Wherever service stations are located naturally these so often ugly and seemingly insignificant features will survive and expand. ... is all around us in the haphazard making, the apparent forces to the contrary notwithstanding. All about us and no plan. The old order is breaking up..." -Frank Lloyd Wright, 1930
This idea of the de-centralized American urban landscape was not implemented directly, although it did foreshadow the decentralization that occurred after World War II. It was constructed in 1956 after the pre-fab Usonian James McBean Residence in Rochester, Minnesota and before the Marin County Civic Center in California.
The station takes its name from Ray Lindholm, who hired Wright to build it a few years after he completed the Lindholm's private home. The station has been handed down in the family throughout the years, and is currently owned by Lindholm's grandson, John McKinney. The estimated cost of a two-pump station at the time was $5,000, and this station about quadrupled this price at $20,000.
The copper roof undoubtedly catches the eye of passers-by, and the triangle canopy creates an arrow that subliminally directs the eye across the street towards the St. Louis River.

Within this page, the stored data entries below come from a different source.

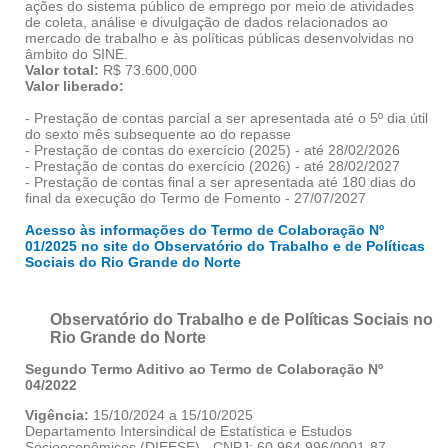
ações do sistema público de emprego por meio de atividades
de coleta, análise e divulgação de dados relacionados ao
mercado de trabalho e às políticas públicas desenvolvidas no
âmbito do SINE.
Valor total:
R$ 73.600,000
Valor liberado:
- Prestação de contas parcial a ser apresentada até o 5º dia útil
do sexto mês subsequente ao do repasse
- Prestação de contas do exercício (2025) - até 28/02/2026
- Prestação de contas do exercício (2026) - até 28/02/2027
- Prestação de contas final a ser apresentada até 180 dias do
final da execução do Termo de Fomento - 27/07/2027
Acesso às informações do Termo de Colaboração Nº
01/2025 no site do Observatório do Trabalho e de Políticas
Sociais do Rio Grande do Norte
Observatório do Trabalho e de Políticas Sociais no
Rio Grande do Norte
Segundo Termo Aditivo ao Termo de Colaboração Nº
04/2022
Vigência:
15/10/2024 a 15/10/2025
Departamento Intersindical de Estatística e Estudos
Socioeconômicos (DIEESE) - CNPJ: 60.964.996/0001-87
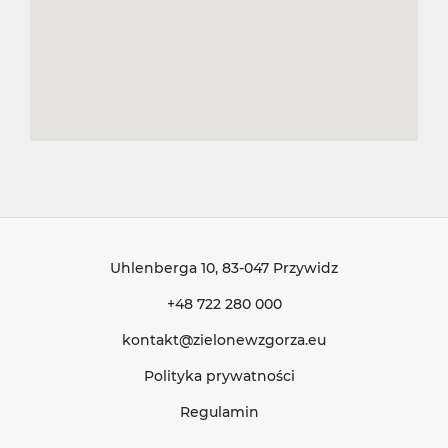
Uhlenberga 10
, 83-047 Przywidz
+48 722 280 000
kontakt@zielonewzgorza.eu
Polityka prywatności
Regulamin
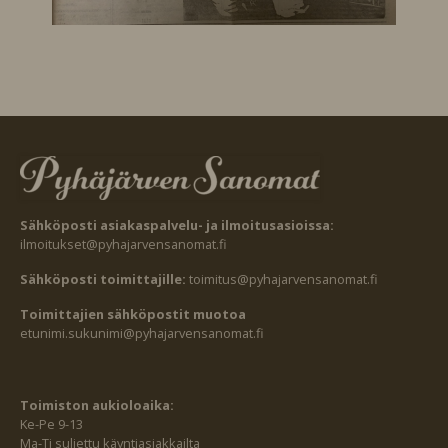
Sähköposti asiakaspalvelu- ja ilmoitusasioissa:
ilmoitukset@pyhajarvensanomat.fi
Sähköposti toimittajille:
toimitus@pyhajarvensanomat.fi
Toimittajien sähköpostit muotoa
etunimi.sukunimi@pyhajarvensanomat.fi
Toimiston aukioloaika:
Ke-Pe 9-13
Ma-Ti suljettu käyntiasiakkailta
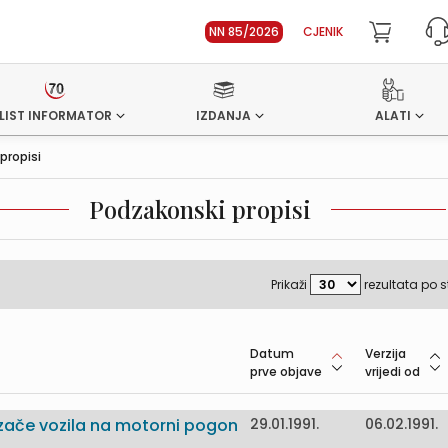
NN 85/2026
CJENIK
LIST INFORMATOR
IZDANJA
ALATI
propisi
Podzakonski propisi
Prikaži
rezultata po s
Datum
Verzija
prve objave
vrijedi od
ozače vozila na motorni pogon
29.01.1991.
06.02.1991.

This was intentional, as Wright wanted to connect the past with the present, river traffic to vehicular traffic. The large repair area allows four cars to be worked on at a time, complete with skylights that let in natural light.

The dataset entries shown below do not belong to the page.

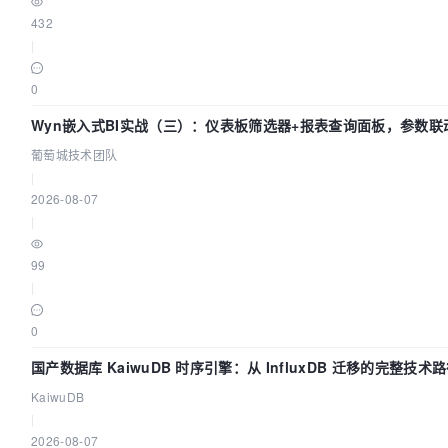
432
|
0
Wyn嵌入式BI实战（三）：仪表板筛选器+报表查询面板，参数联
葡萄城技术团队
|
2026-08-07
|
99
|
0
国产数据库 KaiwuDB 时序引擎：从 InfluxDB 迁移的完整技术
KaiwuDB
|
2026-08-07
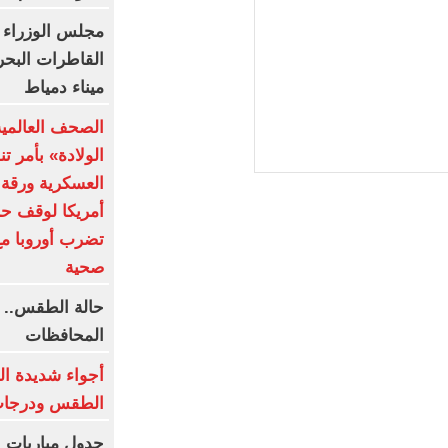
مجلس الوزراء 
القاطرات البح
ميناء دمياط
الصحف العالمي
الولادة» بأمر ت
العسكرية ورقة 
أمريكا لوقف حر
تضرب أوروبا مع
صحية
المحافظات
أجواء شديدة ال
الطقس ودرجات 
جدول مباريات ا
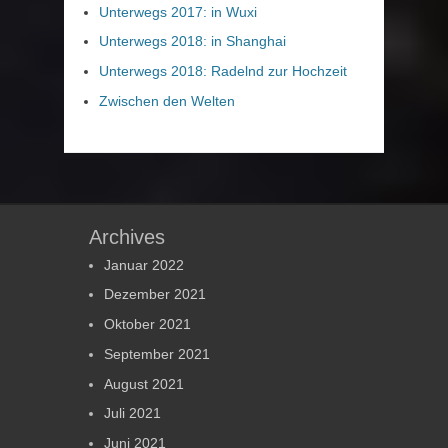
Unterwegs 2017: in Wuxi
Unterwegs 2018: in Shanghai
Unterwegs 2018: Radelnd zur Hochzeit
Zwischen den Welten
Archives
Januar 2022
Dezember 2021
Oktober 2021
September 2021
August 2021
Juli 2021
Juni 2021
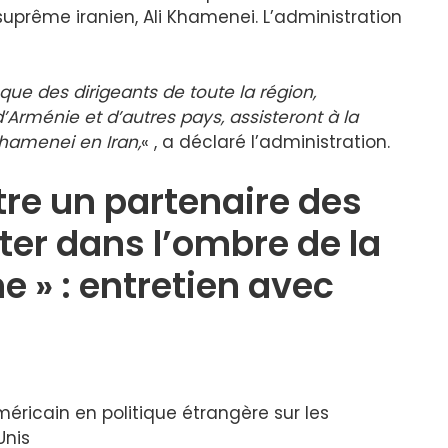
uprême iranien, Ali Khamenei. L’administration
i que des dirigeants de toute la région,
Arménie et d’autres pays, assisteront à la
Khamenei en Iran,
« , a déclaré l’administration.
tre un partenaire des
ter dans l’ombre de la
e » : entretien avec
éricain en politique étrangère sur les
Unis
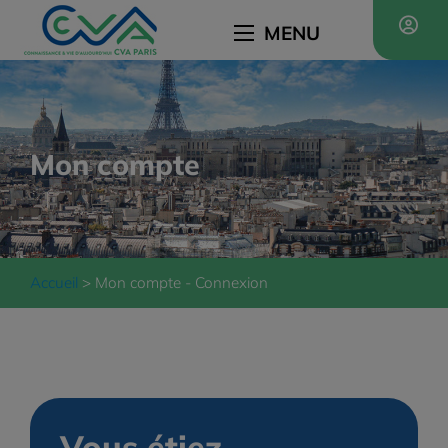
MENU
Mon compte
Accueil
Mon compte - Connexion
Vous étiez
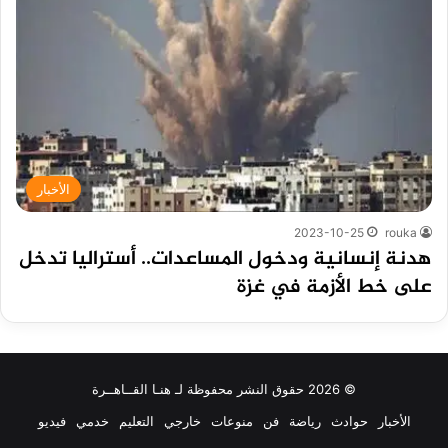
الأخبار
2023-10-25
rouka
هدنة إنسانية ودخول المساعدات.. أستراليا تدخل
على خط الأزمة في غزة
© 2026 حقوق النشر محفوظة لـ هنـا القــاهــرة
الأخبار
حوادث
رياضة
فن
منوعات
خارجي
التعليم
خدمي
فيديو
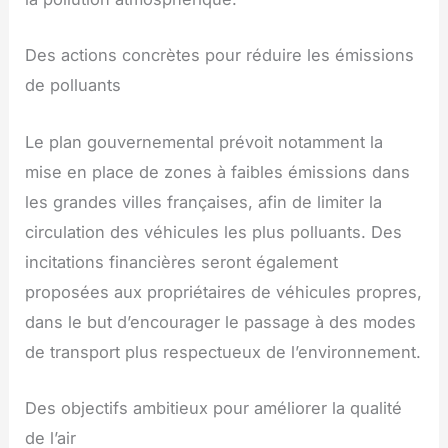
Des actions concrètes pour réduire les émissions
de polluants
Le plan gouvernemental prévoit notamment la
mise en place de zones à faibles émissions dans
les grandes villes françaises, afin de limiter la
circulation des véhicules les plus polluants. Des
incitations financières seront également
proposées aux propriétaires de véhicules propres,
dans le but d’encourager le passage à des modes
de transport plus respectueux de l’environnement.
Des objectifs ambitieux pour améliorer la qualité
de l’air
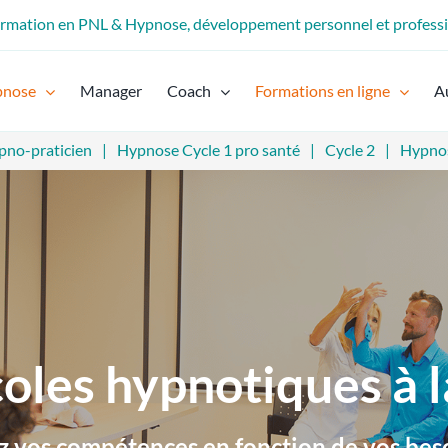
formation en PNL & Hypnose, développement personnel et profess
pnose
Manager
Coach
Formations en ligne
A
pno-praticien
Hypnose Cycle 1 pro santé
Cycle 2
Hypnos
oles hypnotiques à l
 vos compétences en fonction de vos beso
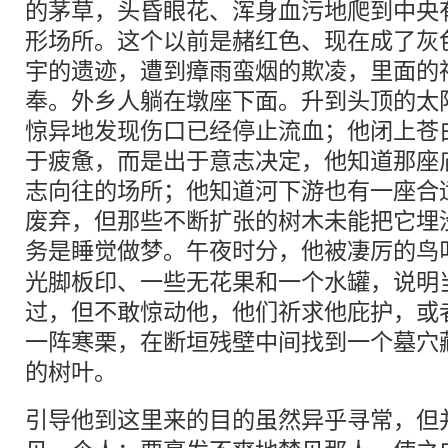
的茅草，头昏眼花、浑身血污地爬到中央
形场所。这个以前是赭红色、现在成了灰
宇的遗迹，遭到瘴雨蛮烟的欺凌，里面的
奉。外乡人躺在墩座下面。升到头顶的太
惊异地发现伤口已经停止流血；他闭上苍
于疲惫，而是出于意志决定，他知道那座
志向往的场所；他知道河下游也有一座合
废弃，但那些不断扩张的树木未能把它埋
务是睡觉做
梦
。午夜时分，他被凄厉的鸟
光脚板印、一些无花果和一个水罐，说明
过，但不敢惊动他，他们祈求他庇护，或
一阵寒栗，在断垣残壁中间找到一个墓穴
的树叶。
引导他到这里来的目的虽然异乎寻常，但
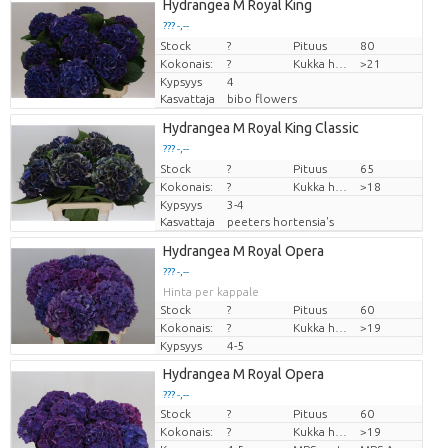
Hydrangea M Royal King
??? -,--
Stock
Hinta per kappale
?
Pituus
80
Kokonais:
?
Kukka halm
>21
Kypsyys
4
Kasvattaja
bibo flowers
Hydrangea M Royal King Classic
??? -,--
Stock
Hinta per kappale
?
Pituus
65
Kokonais:
?
Kukka halm
>18
Kypsyys
3-4
Kasvattaja
peeters hortensia's
Hydrangea M Royal Opera
??? -,--
Hinta per kappale
Stock
?
Pituus
60
Kokonais:
?
Kukka halm
>19
Kypsyys
4-5
Hydrangea M Royal Opera
??? -,--
Stock
?
Pituus
60
Hinta per kappale
Kokonais:
?
Kukka halm
>19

One of the few deviations from the original plans found in the constructed gas station are that the gas pumps are found on the ground instead of overhead fuel lines, a detail changed to meet safety regulations. Another primary feature of the original design is a glassed-in waiting area on the second-story that sits atop the attendant's area.
This space was constructed in the actual gas station but is not used in the proposed way, as Wright envisioned it to be a social or cultural center.
Construction was not supervised by Wright, as he was busy overseeing the building of the Guggenheim Museum in New York; instead his apprentice Robert Pond was in charge of the gas station. The R.W. Lindholm Service Station is still functioning, although it is now a Spur station. It is open to the public, located at the corner of the Minnesota State Highway 33 and the Minnesota State Highway 45 in downtown Cloquet.